Twenty-two years ago today, the Authorization for Use of Military Force of 2001 became law following the attacks of 9/11, allowing the United States to invade Afghanistan that October. That war lasted for two decades and led to an opium crisis, the Taliban maintaining their power, and hundreds of thousands of lives lost.
Despite the devastation the war caused, many argue that it was justified because of 9/11. There is no doubt that Americans were justified in their righteous anger against Osama bin Laden and the rest of al-Qaeda. However, to view this attack as an act of war rather than a crime is misguided.
Immediately, the war developed into a quest to oust the Taliban from power rather than a mission to capture bin Laden. This certainly did not make it easier to capture bin Laden, who was able to slip through U.S. hands.
This story, along with the entire war and its causes and failures, is covered in exceptional detail in Fool’s Errand: Time to End the War in Afghanistan by the Libertarian Institute’s Executive Director Scott Horton.
In fact, going after the Taliban was illogical due to the Taliban having no formal allegiance to al Qaeda.
The Taliban pledged no allegiance to the terrorist group and did not participate in the planning of the attacks. The Taliban had even sent Foreign Minister Wakil Ahmed Muttawaki to warn the United States embassy in Pakistan and the United Nations in July 2001 about an impending attack.
While bin Laden had been in the region for several years, this was not because of the Taliban’s support for the terrorist. They had been trying to find a way to get bin Laden out of the region, meeting with United States officials twenty times prior to 9/11 to discuss bin Laden’s extradition. One representative even went as far as to suggest the United States assassinate bin Laden!
This was not in the name of show; they genuinely wanted bin Laden out of the region. Former CIA station chief Milton Bearden claimed, “We never heard what they were trying to say. We had no common language. Ours war, ‘Give up bin Laden.’ They were saying, ‘Do something to help us give him up.’” Mullah Omar, the Taliban leader, called bin Laden a “chicken bone stuck in his throat, that he can’t swallow or spit out.”

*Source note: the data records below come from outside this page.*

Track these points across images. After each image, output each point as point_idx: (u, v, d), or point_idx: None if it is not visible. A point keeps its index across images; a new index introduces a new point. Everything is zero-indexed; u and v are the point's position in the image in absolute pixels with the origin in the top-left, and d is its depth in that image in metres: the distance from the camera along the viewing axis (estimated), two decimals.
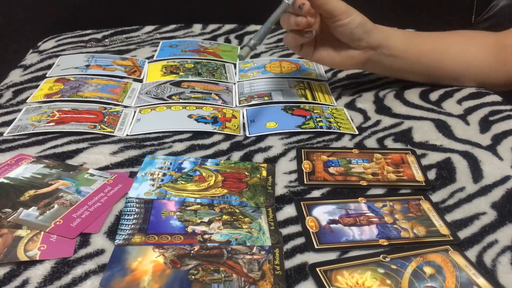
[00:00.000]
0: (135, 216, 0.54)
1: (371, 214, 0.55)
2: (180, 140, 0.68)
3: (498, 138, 0.68)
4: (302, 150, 0.66)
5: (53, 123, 0.70)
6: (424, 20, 1.13)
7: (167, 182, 0.59)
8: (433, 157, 0.65)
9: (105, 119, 0.72)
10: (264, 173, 0.62)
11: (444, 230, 0.53)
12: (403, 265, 0.48)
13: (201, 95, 0.79)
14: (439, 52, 0.76)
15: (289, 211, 0.56)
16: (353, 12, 0.70)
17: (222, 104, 0.77)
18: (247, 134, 0.70)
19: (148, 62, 0.91)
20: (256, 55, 0.96)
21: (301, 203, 0.56)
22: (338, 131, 0.70)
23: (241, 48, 0.66)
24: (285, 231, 0.53)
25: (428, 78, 0.80)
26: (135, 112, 0.74)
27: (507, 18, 1.15)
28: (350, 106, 0.78)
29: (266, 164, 0.63)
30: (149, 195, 0.57)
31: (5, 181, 0.59)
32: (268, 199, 0.57)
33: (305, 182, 0.60)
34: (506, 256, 0.50)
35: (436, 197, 0.58)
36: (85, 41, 1.00)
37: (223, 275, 0.46)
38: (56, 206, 0.55)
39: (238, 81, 0.85)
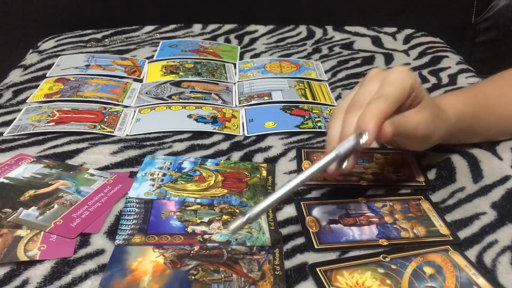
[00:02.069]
0: (135, 216, 0.54)
1: (371, 214, 0.55)
2: (180, 140, 0.68)
3: None
4: (302, 150, 0.66)
5: (53, 123, 0.70)
6: (424, 20, 1.13)
7: (167, 182, 0.59)
8: (433, 157, 0.65)
9: (105, 119, 0.72)
10: (264, 173, 0.62)
11: (444, 230, 0.53)
12: (403, 265, 0.48)
13: (201, 95, 0.79)
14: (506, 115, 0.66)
15: (289, 211, 0.56)
16: (433, 131, 0.56)
17: (222, 104, 0.77)
18: (246, 134, 0.70)
19: (148, 62, 0.91)
20: (256, 55, 0.96)
21: (301, 203, 0.56)
22: None
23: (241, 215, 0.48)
24: (285, 231, 0.53)
25: (500, 138, 0.68)
26: (135, 112, 0.74)
27: (507, 18, 1.15)
28: None
29: (266, 164, 0.63)
30: (149, 195, 0.57)
31: (5, 181, 0.59)
32: None
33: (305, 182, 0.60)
34: (506, 256, 0.50)
35: (436, 197, 0.58)
36: (85, 41, 1.00)
37: (223, 275, 0.46)
38: (56, 206, 0.55)
39: (238, 81, 0.86)
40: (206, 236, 0.51)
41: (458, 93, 0.67)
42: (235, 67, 0.91)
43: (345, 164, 0.50)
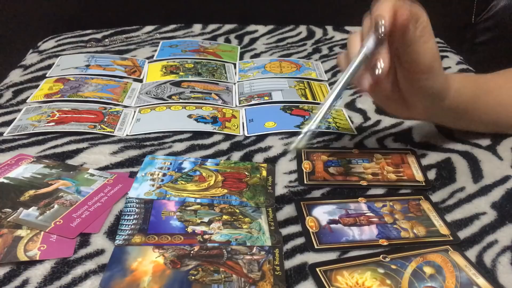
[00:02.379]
0: (135, 216, 0.54)
1: (371, 214, 0.55)
2: (180, 140, 0.68)
3: (498, 138, 0.68)
4: (302, 150, 0.66)
5: (53, 123, 0.70)
6: None
7: (167, 182, 0.59)
8: (433, 157, 0.65)
9: (105, 119, 0.72)
10: (264, 173, 0.62)
11: (444, 230, 0.53)
12: (403, 265, 0.48)
13: (201, 95, 0.79)
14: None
15: (289, 211, 0.56)
16: (438, 71, 0.57)
17: (222, 104, 0.77)
18: (246, 134, 0.70)
19: (148, 62, 0.91)
20: (256, 55, 0.96)
21: (301, 203, 0.56)
22: (337, 131, 0.70)
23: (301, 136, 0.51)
24: (285, 231, 0.53)
25: (501, 129, 0.69)
26: (135, 112, 0.74)
27: (507, 18, 1.15)
28: (350, 106, 0.78)
29: (266, 164, 0.63)
30: (149, 195, 0.57)
31: (5, 181, 0.59)
32: (268, 199, 0.57)
33: (305, 182, 0.60)
34: (506, 256, 0.50)
35: (436, 197, 0.58)
36: (85, 41, 1.00)
37: (223, 276, 0.46)
38: (56, 206, 0.55)
39: (238, 81, 0.85)
40: (206, 236, 0.51)
41: (460, 74, 0.68)
42: (235, 67, 0.91)
43: (380, 63, 0.51)
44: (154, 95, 0.79)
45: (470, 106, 0.63)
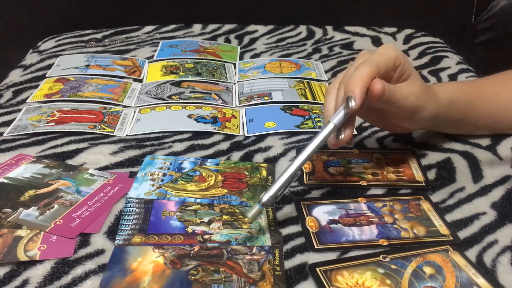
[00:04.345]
0: (135, 216, 0.54)
1: (371, 214, 0.55)
2: (180, 140, 0.68)
3: (498, 138, 0.68)
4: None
5: (53, 123, 0.70)
6: (424, 20, 1.13)
7: (167, 182, 0.59)
8: (433, 157, 0.65)
9: (105, 119, 0.72)
10: (264, 173, 0.62)
11: (444, 230, 0.53)
12: (403, 265, 0.48)
13: (201, 95, 0.79)
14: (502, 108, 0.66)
15: (289, 211, 0.56)
16: (424, 105, 0.57)
17: (222, 104, 0.77)
18: (246, 134, 0.70)
19: (148, 62, 0.91)
20: (256, 55, 0.96)
21: (301, 203, 0.56)
22: None
23: (254, 204, 0.50)
24: (285, 231, 0.53)
25: (498, 131, 0.69)
26: (135, 112, 0.74)
27: (507, 18, 1.15)
28: None
29: (266, 164, 0.63)
30: (149, 195, 0.57)
31: (5, 181, 0.59)
32: None
33: (305, 182, 0.60)
34: (506, 256, 0.50)
35: (436, 197, 0.58)
36: (85, 41, 1.00)
37: (223, 276, 0.46)
38: (56, 206, 0.55)
39: (238, 81, 0.85)
40: (206, 236, 0.51)
41: (455, 82, 0.69)
42: (235, 67, 0.91)
43: (342, 135, 0.53)
44: (154, 95, 0.79)
45: (466, 114, 0.64)
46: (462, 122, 0.65)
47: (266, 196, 0.49)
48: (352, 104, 0.50)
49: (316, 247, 0.50)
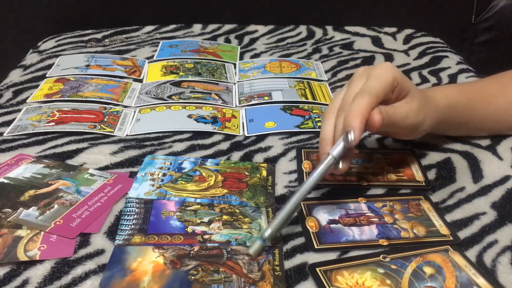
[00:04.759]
0: (135, 216, 0.54)
1: (371, 214, 0.55)
2: (180, 140, 0.68)
3: (498, 138, 0.68)
4: (302, 150, 0.66)
5: (53, 123, 0.70)
6: (424, 20, 1.13)
7: (167, 182, 0.59)
8: (433, 157, 0.65)
9: (105, 119, 0.72)
10: (264, 173, 0.62)
11: (444, 230, 0.53)
12: (403, 265, 0.48)
13: (201, 95, 0.79)
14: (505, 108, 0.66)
15: None
16: (424, 118, 0.57)
17: (222, 104, 0.77)
18: (246, 134, 0.70)
19: (148, 62, 0.91)
20: (256, 55, 0.96)
21: (301, 203, 0.56)
22: None
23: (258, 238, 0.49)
24: (285, 231, 0.53)
25: (498, 132, 0.69)
26: (135, 112, 0.74)
27: (507, 18, 1.15)
28: None
29: (266, 164, 0.63)
30: (149, 195, 0.57)
31: (5, 181, 0.59)
32: (268, 199, 0.57)
33: None
34: (506, 256, 0.50)
35: (436, 197, 0.58)
36: (85, 41, 1.00)
37: (223, 276, 0.46)
38: (56, 206, 0.55)
39: (238, 81, 0.85)
40: (206, 236, 0.51)
41: (453, 84, 0.69)
42: (235, 67, 0.91)
43: (340, 166, 0.52)
44: (154, 95, 0.79)
45: (466, 118, 0.64)
46: (462, 125, 0.65)
47: (267, 232, 0.48)
48: (352, 138, 0.49)
49: (316, 247, 0.50)
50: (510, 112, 0.66)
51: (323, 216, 0.55)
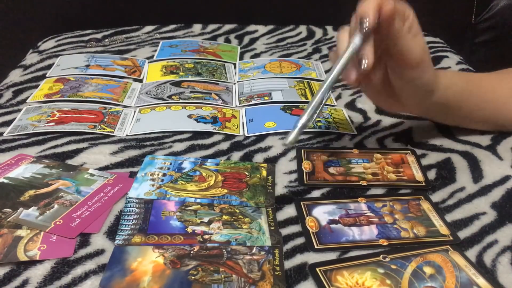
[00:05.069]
0: (135, 216, 0.54)
1: (371, 214, 0.55)
2: (180, 140, 0.68)
3: (498, 138, 0.68)
4: (302, 150, 0.66)
5: (53, 123, 0.70)
6: (424, 20, 1.13)
7: (167, 182, 0.59)
8: (433, 157, 0.65)
9: (105, 119, 0.72)
10: (264, 173, 0.62)
11: (444, 230, 0.53)
12: (403, 265, 0.48)
13: (201, 95, 0.79)
14: (502, 99, 0.66)
15: (289, 211, 0.56)
16: (427, 65, 0.58)
17: (222, 104, 0.77)
18: (246, 134, 0.70)
19: (148, 62, 0.91)
20: (256, 55, 0.96)
21: (301, 203, 0.56)
22: (337, 131, 0.70)
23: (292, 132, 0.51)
24: (285, 231, 0.53)
25: (493, 126, 0.69)
26: (135, 112, 0.74)
27: (507, 18, 1.15)
28: (350, 106, 0.78)
29: (266, 164, 0.63)
30: (149, 195, 0.57)
31: (5, 181, 0.59)
32: (268, 199, 0.57)
33: (305, 182, 0.60)
34: (506, 256, 0.50)
35: (436, 197, 0.58)
36: (85, 41, 1.00)
37: (223, 276, 0.46)
38: (56, 206, 0.55)
39: (238, 81, 0.86)
40: (206, 236, 0.51)
41: (453, 71, 0.70)
42: (235, 67, 0.91)
43: (364, 62, 0.53)
44: (154, 95, 0.79)
45: (462, 102, 0.64)
46: (456, 109, 0.65)
47: (302, 120, 0.51)
48: (367, 24, 0.51)
49: (316, 247, 0.50)
50: (507, 105, 0.66)
51: (323, 216, 0.55)
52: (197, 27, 1.08)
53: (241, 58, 0.95)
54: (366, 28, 0.51)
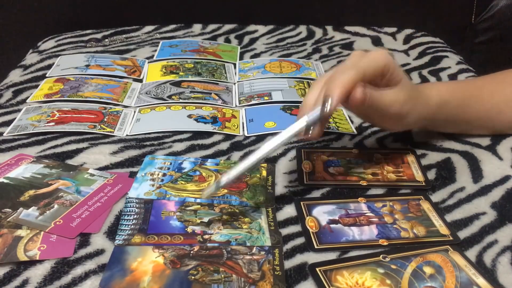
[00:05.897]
0: (135, 216, 0.54)
1: (371, 214, 0.55)
2: (180, 140, 0.68)
3: (498, 138, 0.68)
4: (302, 150, 0.66)
5: (53, 123, 0.70)
6: (424, 20, 1.13)
7: (167, 182, 0.59)
8: (433, 157, 0.65)
9: (105, 119, 0.72)
10: (264, 173, 0.62)
11: (444, 230, 0.53)
12: (403, 265, 0.48)
13: (201, 95, 0.79)
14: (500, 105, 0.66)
15: (289, 211, 0.56)
16: (409, 111, 0.58)
17: (222, 104, 0.77)
18: (246, 134, 0.70)
19: (148, 62, 0.91)
20: (256, 55, 0.96)
21: (301, 203, 0.56)
22: (337, 131, 0.70)
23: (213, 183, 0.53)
24: (285, 231, 0.53)
25: (492, 131, 0.68)
26: (135, 112, 0.74)
27: (507, 18, 1.15)
28: None
29: (266, 164, 0.63)
30: (149, 195, 0.57)
31: (5, 181, 0.59)
32: (268, 199, 0.57)
33: (305, 182, 0.60)
34: (506, 256, 0.50)
35: (436, 197, 0.58)
36: (85, 41, 1.00)
37: (223, 276, 0.46)
38: (56, 206, 0.55)
39: (238, 81, 0.86)
40: (206, 236, 0.51)
41: (449, 82, 0.70)
42: (235, 67, 0.91)
43: (311, 131, 0.53)
44: (154, 95, 0.79)
45: (458, 116, 0.64)
46: (454, 122, 0.65)
47: (223, 180, 0.51)
48: (328, 106, 0.51)
49: (316, 247, 0.50)
50: (505, 110, 0.66)
51: (323, 216, 0.55)
52: (197, 27, 1.08)
53: (241, 58, 0.95)
54: (327, 110, 0.51)
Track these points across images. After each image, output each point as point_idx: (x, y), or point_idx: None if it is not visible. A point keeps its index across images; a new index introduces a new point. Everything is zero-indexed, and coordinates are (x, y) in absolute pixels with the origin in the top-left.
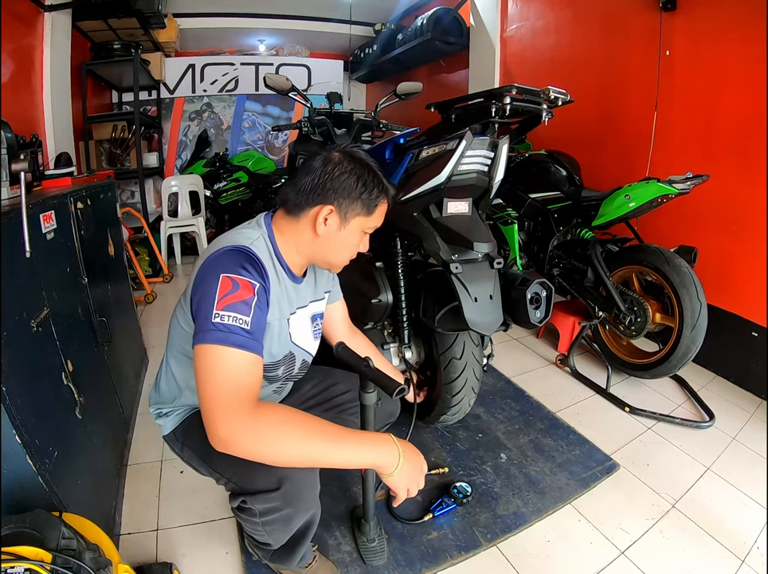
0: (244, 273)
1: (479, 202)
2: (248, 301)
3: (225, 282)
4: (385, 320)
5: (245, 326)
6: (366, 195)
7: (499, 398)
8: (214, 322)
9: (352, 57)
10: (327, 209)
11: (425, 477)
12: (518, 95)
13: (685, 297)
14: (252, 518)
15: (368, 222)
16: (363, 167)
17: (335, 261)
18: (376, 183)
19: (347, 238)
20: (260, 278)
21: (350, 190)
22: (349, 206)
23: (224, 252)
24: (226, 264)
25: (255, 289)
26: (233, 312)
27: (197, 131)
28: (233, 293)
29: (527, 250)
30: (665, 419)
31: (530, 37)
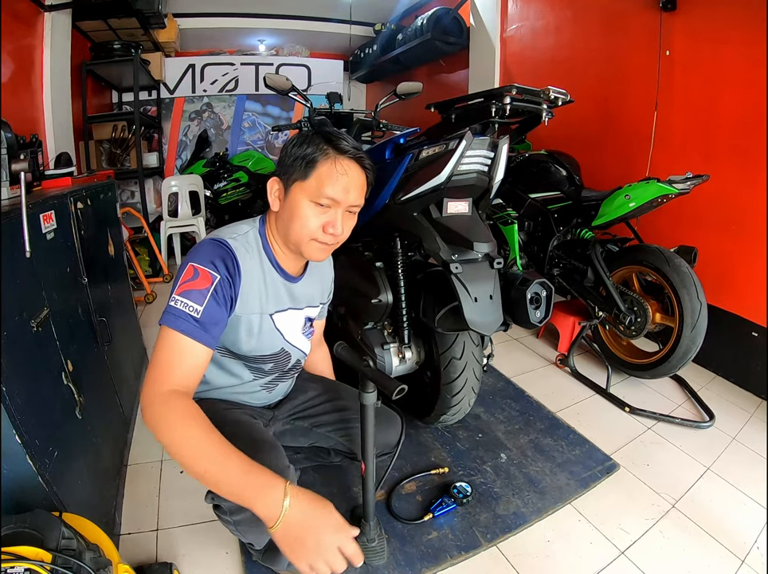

Furthermore, the Taliban attempted to give us bin Laden following 9/11.
After the attacks, the Taliban attempted to negotiate with the United States to hand over bin Laden to avoid any conflict with the United States. The Taliban offered to hand over bin Laden to the Organization of the Islamic Conference (OIC) in exchange for some evidence of bin Laden’s guilt. While these terms seem modest, the George W. Bush Administration did not see it that way and turned down the offer.
After this, the Taliban tried again to negotiate with the United States. This time, they offered to turn over bin Laden to the government of Pakistan in exchange for some evidence of bin Laden’s guilt. This deal was also modest, as it offered the smallest “face-saving for the Taliban regime,” which demand full protection for their guests in honor of their Pashtunwali code. The offer fell apart after the excuse that Pakistan would not be able to guarantee bin Laden’s safety prior to the trial.
After the bombing began, the Taliban tried one last time to negotiate with the United States. The Taliban’s foreign minister, the moderate Mullah Wakil Ahmed Muttawakil, offered to hand over bin Laden to any country outside of the United States for trial in exchange for zero evidence of bin Laden’s guilt. And for a third time, the United States rejected the offer.
As an article from the Guardian stated:
“Now they agreed to hand him over to a third country without the evidence being present in advance,” the source close to the military said…The U.S. administration has not publicly supported the idea of a trial for Bin Laden outside American and appears intent on removing from power the Taliban leader Mullah Mohammed Omar and the hardliners in the regime.
Even if the Taliban had not offered to hand over bin Laden three separate times, the U.S. invasion was not just.
Defining the actions of 9/11 as an act of war instead of a crime garnered critics early on, like author and theologian James Carroll. The scenario should have been a swift, forceful attack instead of the outright war that the United States launched. After all, the men who committed the attacks were not the ones receiving the harsh response. As James Carroll wrote:
“The terrorist attacks of September 11 could have been defined not as acts of war but as crimes. That was the first mistake, one critics like me flagged as it was happening. As among the most savage crimes in history, the terrorist acts should have been met with a swift, forceful response far more targeted than the present was has been. Police action, not war. The criminals, not an impoverished action, should be on the receiving end of the punishment. Instead, a massive war against a substitute enemy leaves the sprawling criminal network intact––perhaps in Afghanistan, certainly in major cities elsewhere. Meanwhile, because of the war, the rule of law at home is being undermined. Because of the war-driven pressure to be ‘united,’ the shocking incompetence of U.S. domestic security agencies goes unchallenged.”
Through the mistakes of the Bush Administration, the United States got involved into an unnecessary war whose eventual costs for both Americans and Afghanis will be incalculable.